Sports and other extracurricular activities are back — who pays?
With sports programs and other extracurricular activities back up and running, your child may be eager to participate in a new sport or activity after a year of not much to do. For divorced parents, this can result in questions about who pays for things like equipment, program and private coach fees, transportation and related expenses.
The first place to look for answers is your child support order. The New Jersey Child Support Guidelines address extracurricular activities for children, such as music lessons, travel expenses for tournaments or sports uniforms, under the category of “Entertainment.” Is this amount sufficient to cover the costs of your child’s extracurricular activities?
If not, there are options for cost-sharing. You and your ex may decide to informally negotiate a solution for how to cover extracurricular expenses. If you go this route, get it in writing and have your attorney review before signing off. In cases where divorced parents disagree about extracurricular expenses, the parent who wishes the child to participate in a certain activity has the option of going to court to obtain an order for the other parent to help shoulder the costs.

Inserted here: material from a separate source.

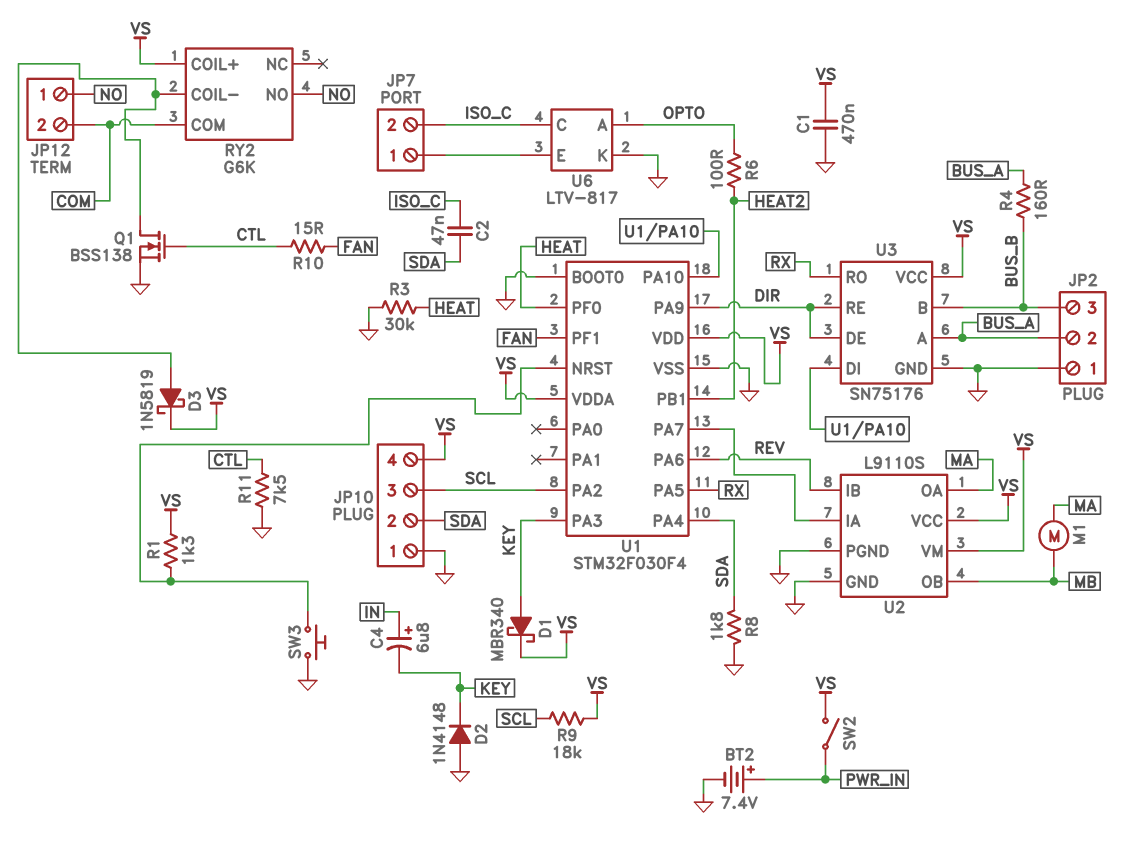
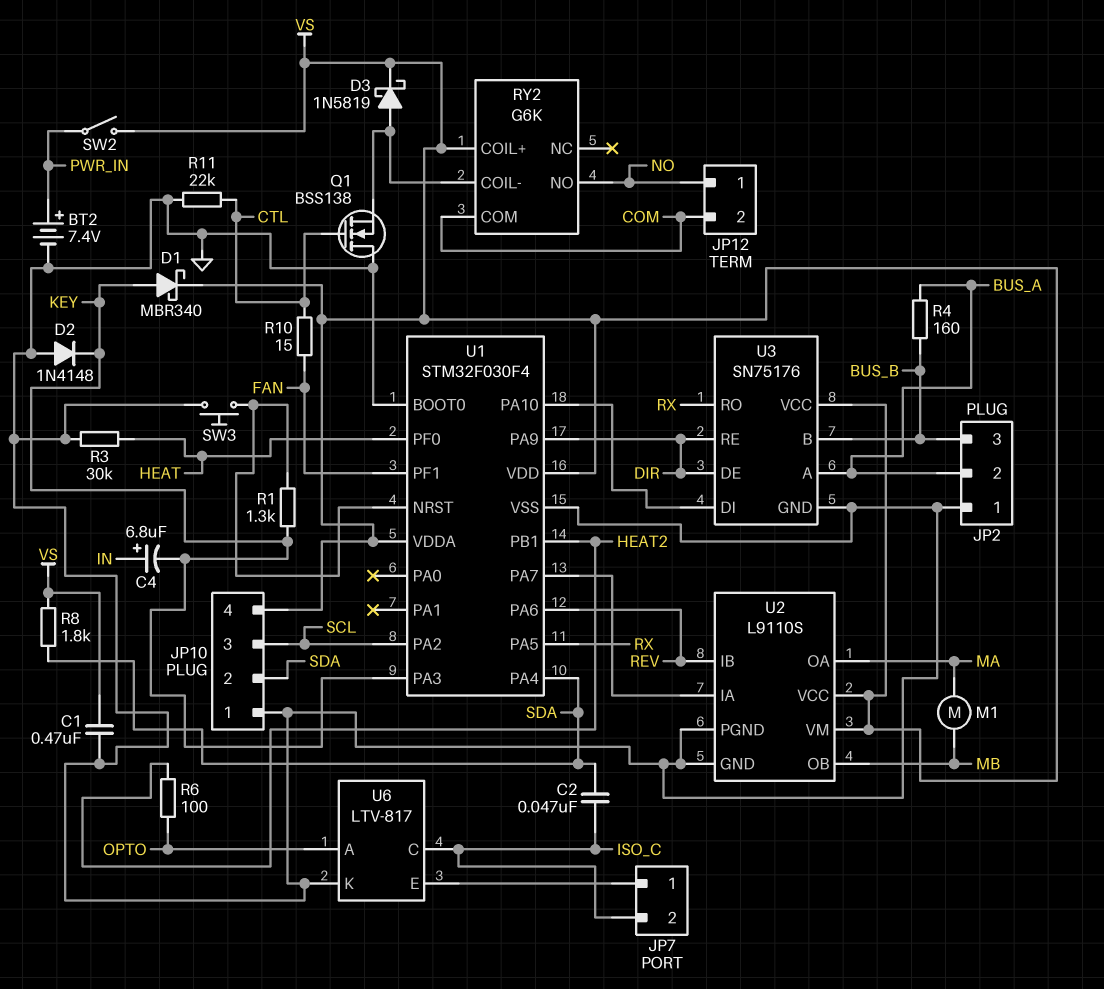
Q1: NMOS BSS138 (G CTL, D RY2/COIL-, S GND) -> NMOS BSS138 (G CTL, D GND, S RY2/COIL-)
R1: 1.3k (U1/NRST, VS) -> 1.3k (KEY, U1/NRST)
R8: 1.8k (GND, SDA) -> 1.8k (SDA, VS)
R9: 18k (SCL, VS) -> none
R11: 7.5k (CTL, GND) -> 22k (CTL, GND)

The courts will look at different factors when deciding these requests, including each parent’s ability to pay as well as how talented the child is in a particular activity. For example, in one recent case, the court ordered a father to pay a limited sum of additional funds above and beyond basic guideline-level child support to help pay for his teenage daughter’s acting-related expenses. Their daughter had demonstrated a special gift for acting and the judge found that it was fair for both parents to contribute a small and reasonable annual supplemental amount to help fund her lessons, classes and travel for auditions. [Read more about how to fund extracurricular activities outside normal child support amounts.]
Your child is turning 18 this school year — what does this mean for child support?

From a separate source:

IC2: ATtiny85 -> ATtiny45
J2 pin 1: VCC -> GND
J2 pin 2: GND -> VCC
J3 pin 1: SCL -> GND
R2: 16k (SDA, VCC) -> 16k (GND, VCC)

If your teen will soon celebrate the milestone birthday of turning 18 years old, you may wonder how this impacts child support payments, since legally, your child will become an adult. Will child support continue or be terminated? A few years back (in 2017), New Jersey updated rules around child support to clarify that turning 18 does not automatically mean a child’s need for support is over. Many young adults are still seniors in high school and living at home when they turn 18 years old, for example.
According to New Jersey’s revised law, child support is now presumed to automatically terminate at age 19 unless it can be shown that the child meets certain criteria, such as attending school full-time or the child has a medical or mental health issue. A few months prior to the child’s 19th birthday, the parent receiving support is mailed a notice of support termination. It is up to that parent to show the courts the reason why support is still needed. If the conditions are not met or the parent does not respond to the notice, support can be terminated. Find out more about this process: Is Your Child’s Support Coming To An End?]
Do your (co-parenting) homework
If there is anything divorced parents have learned over the past 18 months it’s to stay flexible. In the event schools require remote learning days, if your own work schedule changes, or if any other sudden changes occur — related to the pandemic or not — be prepared for the possibility of custody curveballs. It’s a good idea for you and your child’s co-parent to discuss an emergency plan now to accommodate for unexpected changes. Consider it your own co-parenting homework assignment to prep for a successful school year.